Het vierde lid regelt dat bij bepaalde gebruiksfuncties ook de niet-besloten verblijfsgebieden in een brandcompartiment moeten liggen. Dan gaat het bijvoorbeeld om open loodsen of een carport. De bescherming van andere brandcompartimenten zal dan door een voldoende weerstand tegen brandoverslag (voldoende onderlinge afstand) tot stand moeten komen.

De daarop volgende leden bevatten uitzonderingen op de voorschriften van het eerste en het vierde lid voor gebruiksfuncties die aan de gestelde criteria voldoen. De uitzonderingen betreffen situaties waarvan mag worden aangenomen dat de kans op het ontstaan van brand er betrekkelijk gering is, of dat een daar ontwikkelde brand (brandfase volgens figuur 2) geen onmiddellijke bedreiging vormt voor het kunnen ontkomen van personen elders in het gebouw. Gebouwen die een bepaalde vuurbelasting niet te boven gaan, zoals een hal voor de opslag van stalen goederen, behoeven op grond van het vijfde lid geen brandcompartiment te zijn. Onder vuurbelasting wordt verstaan: de som van de permanente en de variabele vuurbelasting, zoals beschreven in NEN 6090.

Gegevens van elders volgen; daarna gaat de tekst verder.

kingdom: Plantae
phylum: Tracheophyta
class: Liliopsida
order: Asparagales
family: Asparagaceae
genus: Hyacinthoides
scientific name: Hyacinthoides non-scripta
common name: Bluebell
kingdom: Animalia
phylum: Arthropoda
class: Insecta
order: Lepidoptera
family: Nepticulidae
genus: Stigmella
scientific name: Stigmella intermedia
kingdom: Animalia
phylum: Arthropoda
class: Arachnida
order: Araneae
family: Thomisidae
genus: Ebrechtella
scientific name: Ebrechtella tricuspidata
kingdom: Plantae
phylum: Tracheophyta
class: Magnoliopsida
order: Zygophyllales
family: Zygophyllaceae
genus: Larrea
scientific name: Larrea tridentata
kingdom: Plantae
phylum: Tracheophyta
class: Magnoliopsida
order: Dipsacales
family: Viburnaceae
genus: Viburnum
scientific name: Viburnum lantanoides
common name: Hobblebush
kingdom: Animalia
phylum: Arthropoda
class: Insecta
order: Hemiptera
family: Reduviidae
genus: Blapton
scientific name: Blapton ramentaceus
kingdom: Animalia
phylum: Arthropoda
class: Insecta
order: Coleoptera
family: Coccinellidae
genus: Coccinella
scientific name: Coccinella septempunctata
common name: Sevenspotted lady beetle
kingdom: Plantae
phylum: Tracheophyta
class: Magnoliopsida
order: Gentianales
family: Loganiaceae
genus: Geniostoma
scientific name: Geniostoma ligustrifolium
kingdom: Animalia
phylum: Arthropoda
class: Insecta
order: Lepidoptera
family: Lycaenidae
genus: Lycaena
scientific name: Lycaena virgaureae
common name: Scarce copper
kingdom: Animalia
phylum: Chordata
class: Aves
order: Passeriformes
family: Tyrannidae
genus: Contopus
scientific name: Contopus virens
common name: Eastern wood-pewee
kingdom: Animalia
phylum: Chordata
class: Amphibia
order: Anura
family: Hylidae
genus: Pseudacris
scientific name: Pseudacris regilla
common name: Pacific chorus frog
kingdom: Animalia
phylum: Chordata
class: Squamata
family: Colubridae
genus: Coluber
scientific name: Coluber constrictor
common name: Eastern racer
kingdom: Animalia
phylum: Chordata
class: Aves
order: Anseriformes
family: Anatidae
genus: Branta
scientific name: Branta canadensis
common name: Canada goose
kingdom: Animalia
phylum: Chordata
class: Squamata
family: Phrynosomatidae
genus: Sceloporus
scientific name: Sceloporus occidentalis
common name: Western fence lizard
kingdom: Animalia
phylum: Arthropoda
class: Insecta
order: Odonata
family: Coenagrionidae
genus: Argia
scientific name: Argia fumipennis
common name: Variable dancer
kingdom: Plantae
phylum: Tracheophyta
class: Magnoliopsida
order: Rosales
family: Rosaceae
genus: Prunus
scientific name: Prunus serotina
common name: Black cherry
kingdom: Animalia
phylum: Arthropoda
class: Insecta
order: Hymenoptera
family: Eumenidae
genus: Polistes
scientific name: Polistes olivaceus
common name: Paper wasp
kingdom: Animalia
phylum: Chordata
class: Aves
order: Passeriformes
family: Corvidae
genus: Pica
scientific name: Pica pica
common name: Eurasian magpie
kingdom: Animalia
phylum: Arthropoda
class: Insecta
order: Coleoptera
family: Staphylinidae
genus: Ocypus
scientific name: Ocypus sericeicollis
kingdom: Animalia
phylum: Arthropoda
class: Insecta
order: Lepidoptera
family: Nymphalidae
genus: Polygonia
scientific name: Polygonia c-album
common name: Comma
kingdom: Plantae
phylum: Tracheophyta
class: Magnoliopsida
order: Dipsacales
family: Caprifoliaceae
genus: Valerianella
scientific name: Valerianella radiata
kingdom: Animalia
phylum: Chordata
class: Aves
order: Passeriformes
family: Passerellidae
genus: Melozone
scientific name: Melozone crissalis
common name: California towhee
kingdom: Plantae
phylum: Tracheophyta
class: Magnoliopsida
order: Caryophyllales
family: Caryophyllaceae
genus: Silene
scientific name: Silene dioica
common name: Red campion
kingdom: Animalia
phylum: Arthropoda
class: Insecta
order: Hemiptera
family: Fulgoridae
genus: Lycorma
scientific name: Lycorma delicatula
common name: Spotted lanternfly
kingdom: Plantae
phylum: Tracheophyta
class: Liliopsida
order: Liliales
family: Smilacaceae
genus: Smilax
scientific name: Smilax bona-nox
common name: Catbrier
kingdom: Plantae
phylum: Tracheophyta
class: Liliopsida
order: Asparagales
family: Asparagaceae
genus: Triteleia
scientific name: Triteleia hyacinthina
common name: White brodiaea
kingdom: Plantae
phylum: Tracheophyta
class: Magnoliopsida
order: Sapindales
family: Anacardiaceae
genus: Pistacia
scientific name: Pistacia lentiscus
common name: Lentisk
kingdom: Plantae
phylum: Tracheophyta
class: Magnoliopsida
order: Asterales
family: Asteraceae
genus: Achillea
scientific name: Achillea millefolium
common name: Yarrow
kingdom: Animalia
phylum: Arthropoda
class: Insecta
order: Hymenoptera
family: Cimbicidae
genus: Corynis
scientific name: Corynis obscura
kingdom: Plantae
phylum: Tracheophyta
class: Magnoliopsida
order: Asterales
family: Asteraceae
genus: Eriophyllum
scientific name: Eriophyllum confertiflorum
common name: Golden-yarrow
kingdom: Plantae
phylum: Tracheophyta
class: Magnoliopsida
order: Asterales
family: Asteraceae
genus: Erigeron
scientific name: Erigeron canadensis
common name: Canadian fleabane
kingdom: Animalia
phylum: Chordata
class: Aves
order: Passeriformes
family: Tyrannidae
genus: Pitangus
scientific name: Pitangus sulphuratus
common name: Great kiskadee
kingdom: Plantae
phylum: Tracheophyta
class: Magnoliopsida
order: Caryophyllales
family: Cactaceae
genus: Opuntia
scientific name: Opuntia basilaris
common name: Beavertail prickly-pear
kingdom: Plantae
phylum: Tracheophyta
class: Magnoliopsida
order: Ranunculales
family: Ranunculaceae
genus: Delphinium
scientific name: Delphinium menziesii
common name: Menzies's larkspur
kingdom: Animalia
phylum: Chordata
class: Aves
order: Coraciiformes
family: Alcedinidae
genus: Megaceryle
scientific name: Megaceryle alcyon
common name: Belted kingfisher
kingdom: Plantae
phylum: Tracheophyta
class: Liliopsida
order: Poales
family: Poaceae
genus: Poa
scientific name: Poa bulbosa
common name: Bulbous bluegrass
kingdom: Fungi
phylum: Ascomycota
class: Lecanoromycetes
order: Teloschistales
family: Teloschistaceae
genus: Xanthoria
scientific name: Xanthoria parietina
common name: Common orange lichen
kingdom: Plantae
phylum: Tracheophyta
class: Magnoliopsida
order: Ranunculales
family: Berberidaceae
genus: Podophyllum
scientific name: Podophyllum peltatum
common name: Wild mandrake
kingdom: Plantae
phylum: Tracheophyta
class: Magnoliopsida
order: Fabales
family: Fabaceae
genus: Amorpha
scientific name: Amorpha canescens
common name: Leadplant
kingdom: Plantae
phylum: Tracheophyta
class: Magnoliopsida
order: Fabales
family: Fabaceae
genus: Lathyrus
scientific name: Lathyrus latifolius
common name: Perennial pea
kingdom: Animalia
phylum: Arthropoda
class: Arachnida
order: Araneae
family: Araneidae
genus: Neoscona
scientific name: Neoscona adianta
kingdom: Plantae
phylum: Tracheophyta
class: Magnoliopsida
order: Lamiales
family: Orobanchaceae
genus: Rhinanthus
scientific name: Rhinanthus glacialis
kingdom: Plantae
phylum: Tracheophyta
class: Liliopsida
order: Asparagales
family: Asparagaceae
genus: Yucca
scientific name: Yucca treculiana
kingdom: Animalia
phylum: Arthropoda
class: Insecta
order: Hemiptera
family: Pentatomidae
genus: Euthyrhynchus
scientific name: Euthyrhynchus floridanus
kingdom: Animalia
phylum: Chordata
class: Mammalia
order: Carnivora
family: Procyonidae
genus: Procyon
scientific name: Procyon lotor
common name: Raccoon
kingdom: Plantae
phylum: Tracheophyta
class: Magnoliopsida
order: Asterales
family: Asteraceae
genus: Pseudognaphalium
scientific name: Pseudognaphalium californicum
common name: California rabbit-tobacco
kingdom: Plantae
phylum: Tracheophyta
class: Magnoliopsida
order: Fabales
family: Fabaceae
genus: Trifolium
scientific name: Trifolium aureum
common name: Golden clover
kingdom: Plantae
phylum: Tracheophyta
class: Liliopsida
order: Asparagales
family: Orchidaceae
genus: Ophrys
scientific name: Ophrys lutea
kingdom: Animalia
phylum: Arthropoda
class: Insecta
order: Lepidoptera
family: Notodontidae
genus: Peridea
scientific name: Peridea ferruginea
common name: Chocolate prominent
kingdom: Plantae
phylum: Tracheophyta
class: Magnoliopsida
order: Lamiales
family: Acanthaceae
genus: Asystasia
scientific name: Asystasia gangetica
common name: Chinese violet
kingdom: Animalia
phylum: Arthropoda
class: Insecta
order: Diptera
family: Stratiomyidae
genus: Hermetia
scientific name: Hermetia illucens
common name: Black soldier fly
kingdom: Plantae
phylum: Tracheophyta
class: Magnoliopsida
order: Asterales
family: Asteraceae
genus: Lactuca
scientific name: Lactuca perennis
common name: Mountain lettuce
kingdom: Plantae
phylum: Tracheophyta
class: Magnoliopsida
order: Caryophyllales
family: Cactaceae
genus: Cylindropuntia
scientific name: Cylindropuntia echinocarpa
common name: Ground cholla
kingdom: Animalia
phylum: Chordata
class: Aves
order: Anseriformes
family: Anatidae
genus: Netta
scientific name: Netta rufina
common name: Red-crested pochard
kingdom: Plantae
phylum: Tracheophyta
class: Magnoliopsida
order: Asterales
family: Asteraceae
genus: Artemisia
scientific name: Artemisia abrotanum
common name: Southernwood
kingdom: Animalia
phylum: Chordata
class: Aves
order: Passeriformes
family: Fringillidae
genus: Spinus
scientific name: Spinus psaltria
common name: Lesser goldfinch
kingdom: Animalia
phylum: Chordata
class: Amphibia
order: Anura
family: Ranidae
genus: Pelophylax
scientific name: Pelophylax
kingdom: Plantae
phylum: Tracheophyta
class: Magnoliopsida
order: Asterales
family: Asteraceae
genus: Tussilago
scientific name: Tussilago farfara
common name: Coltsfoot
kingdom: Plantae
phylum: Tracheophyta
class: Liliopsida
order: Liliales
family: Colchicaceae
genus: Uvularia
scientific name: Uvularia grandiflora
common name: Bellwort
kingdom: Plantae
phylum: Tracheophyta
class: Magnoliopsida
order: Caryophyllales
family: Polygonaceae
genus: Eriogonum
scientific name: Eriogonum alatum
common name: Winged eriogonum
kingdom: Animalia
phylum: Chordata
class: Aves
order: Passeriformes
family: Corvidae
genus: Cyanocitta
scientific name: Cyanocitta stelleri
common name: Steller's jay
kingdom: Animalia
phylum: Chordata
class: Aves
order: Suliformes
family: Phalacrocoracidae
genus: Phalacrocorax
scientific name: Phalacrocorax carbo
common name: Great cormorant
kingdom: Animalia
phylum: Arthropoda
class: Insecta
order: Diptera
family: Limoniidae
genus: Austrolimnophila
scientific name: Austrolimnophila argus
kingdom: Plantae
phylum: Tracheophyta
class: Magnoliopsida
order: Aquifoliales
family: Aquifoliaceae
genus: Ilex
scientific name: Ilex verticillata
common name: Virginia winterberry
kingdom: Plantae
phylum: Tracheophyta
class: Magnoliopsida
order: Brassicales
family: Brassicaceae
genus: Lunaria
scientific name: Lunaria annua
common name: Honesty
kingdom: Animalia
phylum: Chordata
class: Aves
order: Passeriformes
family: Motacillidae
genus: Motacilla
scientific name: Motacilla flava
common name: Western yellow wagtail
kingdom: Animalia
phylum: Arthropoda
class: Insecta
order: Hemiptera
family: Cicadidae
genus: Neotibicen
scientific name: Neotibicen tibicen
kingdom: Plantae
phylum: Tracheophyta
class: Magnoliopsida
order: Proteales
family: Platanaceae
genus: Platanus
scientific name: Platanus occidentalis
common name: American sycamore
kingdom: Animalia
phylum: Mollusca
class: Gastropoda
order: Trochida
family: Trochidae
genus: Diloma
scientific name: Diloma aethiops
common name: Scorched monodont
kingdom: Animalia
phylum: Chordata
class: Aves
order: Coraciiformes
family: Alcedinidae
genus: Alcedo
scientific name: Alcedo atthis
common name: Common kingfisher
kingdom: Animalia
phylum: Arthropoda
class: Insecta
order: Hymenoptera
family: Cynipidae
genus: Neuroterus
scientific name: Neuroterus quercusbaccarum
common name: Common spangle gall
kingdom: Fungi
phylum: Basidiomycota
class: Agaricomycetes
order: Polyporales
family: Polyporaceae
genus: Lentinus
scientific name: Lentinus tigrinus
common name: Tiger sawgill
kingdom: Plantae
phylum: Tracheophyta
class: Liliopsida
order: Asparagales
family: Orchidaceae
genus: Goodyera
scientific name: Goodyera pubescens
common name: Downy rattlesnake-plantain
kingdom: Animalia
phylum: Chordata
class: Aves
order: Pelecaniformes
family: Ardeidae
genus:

Bepaalde kleine lichte industriefuncties behoeven geen brandcompartiment te zijn of van een brandcompartiment deel uit te maken.

Voorts voorziet het zevende lid erin dat een kas geen brandcompartiment behoeft te zijn. Dit voorschrift zou ook moeten gelden voor andere landbouwbedrijfsgebouwen met een lage permanente vuurbelasting. Dit valt af te leiden uit artikel 2.111, zevende lid.